Drei Farben: Blau

Julie verliert ihren Mann und ihre Tochter. Dem Verlust ihrer Familie läßt sie danach die totale Aufgabe ihres bisherigen Leben folgen. Julie verkauft das Anwesen und sie versucht auch die letzten Noten, die ihr Mann, der ein angesehener Komponist war, zu Papier gebracht hat, zu vernichten. Nach einer Liebesnacht mit Olivier, einem Freund und Mitarbeiter ihres Mannes, der sie schon immer aus der Ferne geliebt hat, versucht sie alles hinter sich zu lassen. Da ihr der körperliche Selbstmord nicht möglich war, versucht sie eine Art geistigen Ausweg aus ihrem alten Leben zu finden. Julie zieht nach Paris, doch auch dort wird sie von den Erinnerungen und Personen ihres alten Daseins stets heimgesucht. Teilweise ist auch nur die letzte unvollendete Melodie, an der ihr Mann (oder war es eigentlich sie, die die Musik immer zu Papier gebracht hat?) gearbeitet hat, eine Melodie für den Europarat. Diese Musik scheint sie zu verfolgen und immer dann aufzutauchen, wenn sie glaubt, ganz allein zu sein. Julie hat aber auch neue Bekanntschaften. Zum Beispiel gibt es da eine Prostituierte, die unter ihr wohnt und einen armen Flötenspieler, dessen Musik ihr sehr vertraut erscheint. Doch so richtig will sich ein neues Lebensgefühl nicht einstellen und am Ende scheint es so, als daß ihr keine richtige Flucht gelingen will. Zu viel von dem, das sie zu vergessen versucht, ist einfach ein Teil ihres Lebens geworden.
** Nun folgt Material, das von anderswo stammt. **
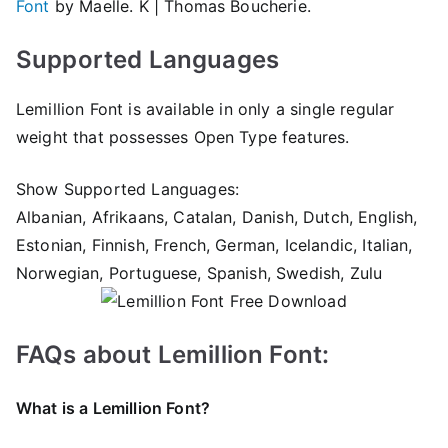
Font
by Maelle. K | Thomas Boucherie.
Supported Languages
Lemillion Font is available in only a single regular
weight that possesses Open Type features.
Show Supported Languages:
Albanian, Afrikaans, Catalan, Danish, Dutch, English,
Estonian, Finnish, French, German, Icelandic, Italian,
Norwegian, Portuguese, Spanish, Swedish, Zulu
FAQs about Lemillion Font:
What is a Lemillion Font?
Der erste Teil der "Drei Farben-Trilogie", der die Farbe Blau zugeordnet bekommen hat, steht im Zeichen der Freiheit. Eine Freiheit, die manchmal auch durch einen schweren Verlust errungen wird. Eine Freiheit, die entdeckt und gewonnen werden will. Krzysztof Kieslowski und sein Co-Autor Krzysztof Piesiewicz haben dazu eine Geschichte entwickelt, die sich selbst viele Freiheiten läßt. An vielen Stellen kann der Zuschauer sich selbst eine Lösung ausdenken. Vieles wird offen gelassen und trotzdem scheint es, daß Kieslowski auf keinen Fall zuviel oder zu wenig erzählt. Jedes Bild, jedes Wort, jede Note scheint hier stimmig zu sein. Es ist es den wirklich hervorragenden Darstellern zu verdanken und da allen voran Juliette Binoche, daß der Film durch seine Symbolik und perfekte Bildgestaltung nicht zum reinen Kunstobjekt wird. Auch ist "Drei Farben: Blau" ein wirklich gutes Beispiel dafür, wie gut Musik und Film sich ergänzen können. Außerdem kann man froh darüber sein, daß Europa immer noch die besten Kameraleute der Welt stellt, zu denen sicher ein Slawomir Idziak gehört, der sowohl schon amerikanischen Produktionen wie "Gattaca" zu einem hohen Niveau verholfen hat, der aber nach wie vor auch in Europa tätig ist und sogar gerne für Detlev Buck Geschichten auf Zelluloid festhält ("Männerpension").